* _Activity_
Quote word for word every line that starts at the one containing "Which has a higher value, 6 or 1?" and runs through the end of the entries, leaving the pictures out of your answer.

* _The data_
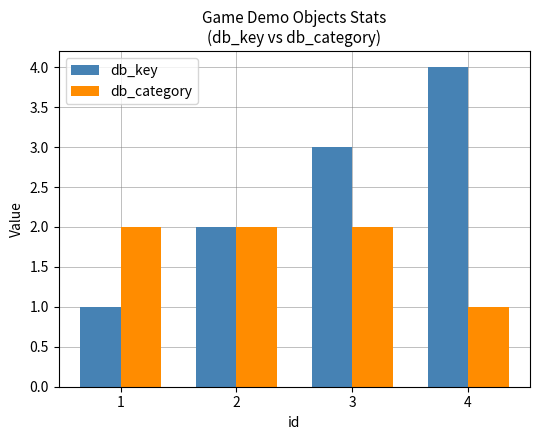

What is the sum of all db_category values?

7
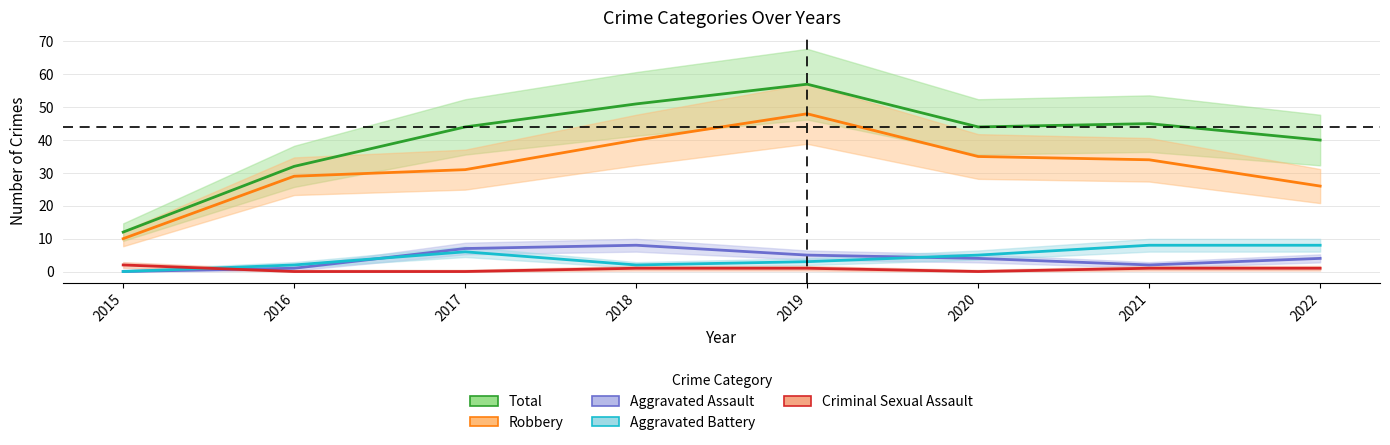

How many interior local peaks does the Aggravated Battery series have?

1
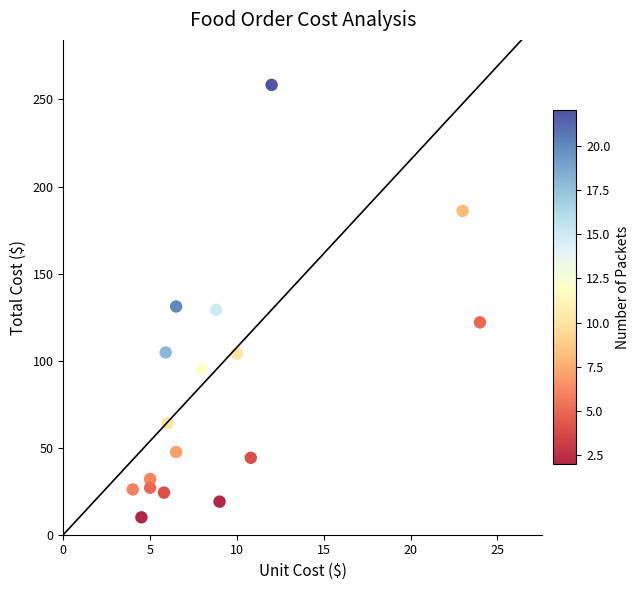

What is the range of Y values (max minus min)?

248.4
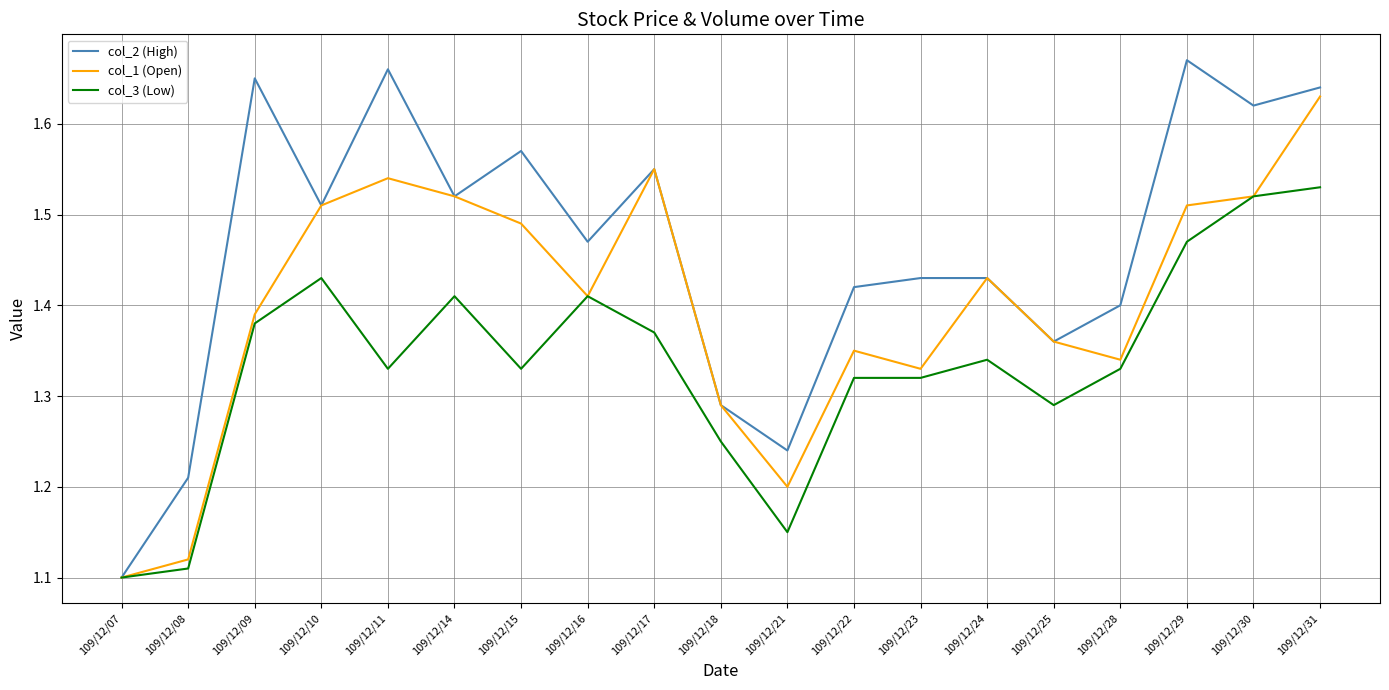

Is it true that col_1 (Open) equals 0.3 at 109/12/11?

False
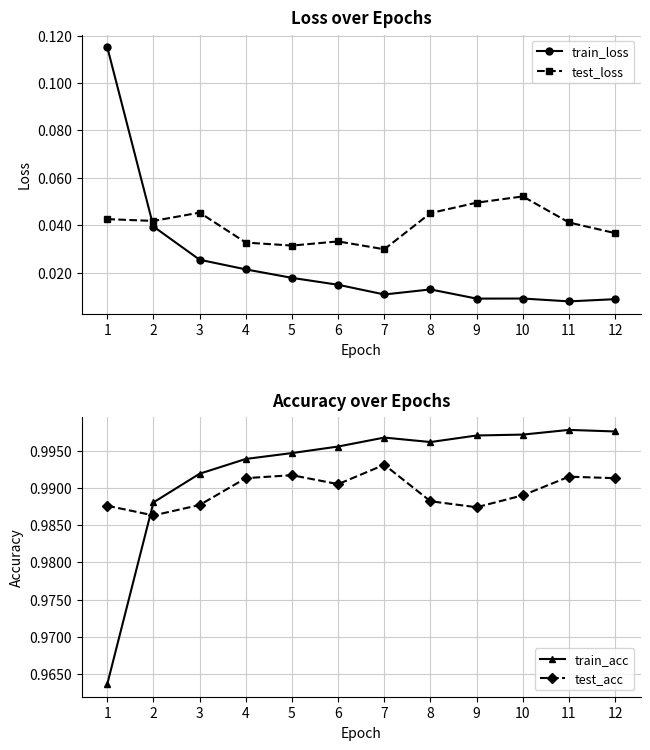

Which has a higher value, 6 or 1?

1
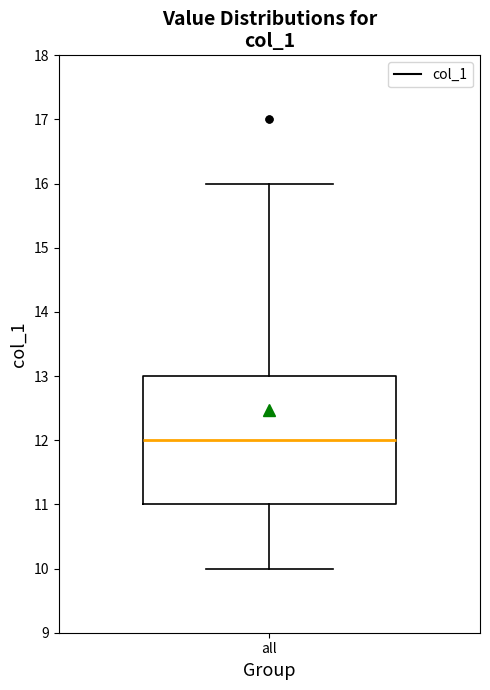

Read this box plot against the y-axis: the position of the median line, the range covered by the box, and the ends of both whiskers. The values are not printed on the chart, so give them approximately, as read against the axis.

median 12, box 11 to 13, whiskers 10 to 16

* _Answer box_
Which has a higher value, 6 or 1?

1

Read this box plot against the y-axis: the position of the median line, the range covered by the box, and the ends of both whiskers. The values are not printed on the chart, so give them approximately, as read against the axis.

median 12, box 11 to 13, whiskers 10 to 16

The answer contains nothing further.